# WORK ITEM
Answer these questions from the contact pin passage below:
(a) What material may the leaf springs 20 be made from?
(b) What is the approximate inside diameter of the plug socket 14?
(c) In what single respect does the form shown in FIG. 8 differ from the one in FIG. 2?

# PASSAGE SHOWN
■ ■ ■ ■ ■ ■ ■

In FIG. 3, one discerns the arc-shaped curvature of the leaf springs 20. The lower ends 20a of the leaf springs 20 abut the lateral surfaces 24 of the section A. The dash-dotted line in FIG. 3 shows the untensioned shape of a leaf spring 20 prior to the insertion into the plug socket 14. One discerns that, during the insertion, due to the then occurring bending of the elastic leaf springs 20 towards a flat configuration, the springs are displaced inwardly, with their lower ends 20a on the lateral surfaces 24, until the lower ends come into abutting contact with stop surfaces 34 of the basic pin 10. The stop surfaces 34 are formed by transition shoulders between the partial section A and the lower partial section C. Adjacent to these stop sufraces 34, there are formed, by way of caulking of the basic pin 10 in the zone of the section C, noses 36, behind which the ends 20a of the leaf spring 20 engage, at least when the contact pin package has been fully inserted into the plug socket 14. Due to the ends 20a abutting the stop surfaces 34, the resistance of the leaf springs 20 to a radial compression is considerably increased, so that a sufficient contact pressure between the leaf springs 20 and the internal circumferential surface of the plug socket 14 is ensured.
From FIG. 5, one can clearly see that the contact springs 20, which are curved in a cross-sectional area extending perpendicular to the longitudinal axis of the basic pin 10 such as to have their concavely shaped internal faces 20a opposed to the lateral surfaces 24, have longitudinal edge zones 20f, and more particularly sharp edges 20ff of the longitudinal edge zones, which engage the lateral surfaces 24.
As can be seen in FIG. 6, it is however not absolutely necessary that the ends 20a of the leaf springs 20 advance as far as the stop surfaces 34 since a sufficient contact pressure can also be ensured by the elastic bending deformation of the leaf springs 20 which have not been clamped axially. In other respects, the constructional form shown in FIG. 6 corresponds to that shown in FIG. 3.
The constructional form shown in FIG. 7 differs from the constructional form of the basic pin shown in FIG. 2 in that the lateral surfaces 126 of the partial section A converge, at their upper end (and also at their lower end) in the direction of insertion indicated by the arrow, so that, while being inserted, they can slide smoothly over the edge of the plug socket 114.
Finally, the constructional form shown in FIG. 8 differs from the constructional form shown in FIG. 2 only in that the notch 30 has been dispensed with. In the transition section D, the long axis of the cross-section corresponds to a cross-sectional axis of the square cross-section of the adjoining section B.
In all the cases shown in FIGS. 2, 7 and 8, the partial section A may be formed by flattening between appropriate stamping dies.
The leaf springs 20 may be produced, for example, from Phosphor Bronze metal.
As can be seen in FIG. 3, the length of the partial section A corresponds approximately to treble the inside diameter of the plug socket 14 shown in FIG. 5.
The inside diameter of the plug socket 14 is approximately 1 mm. The wall thickness of the leaf springs 20 is approximately 10/100 mm.

■ ■ ■ ■ ■ ■ ■

# DATA BELOW
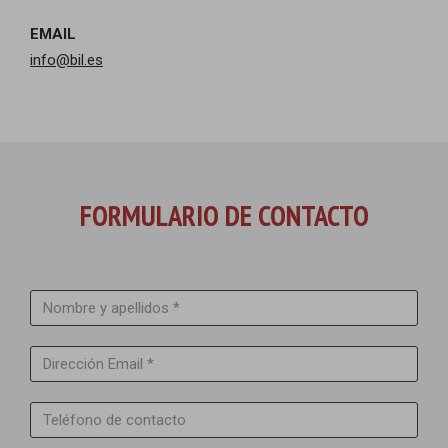
EMAIL
info@bil.es
FORMULARIO DE CONTACTO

■ ■ ■ ■ ■ ■ ■

# COMPLETED TASK
(a) Phosphor Bronze.
(b) About 1 mm.
(c) The notch 30 has been dispensed with.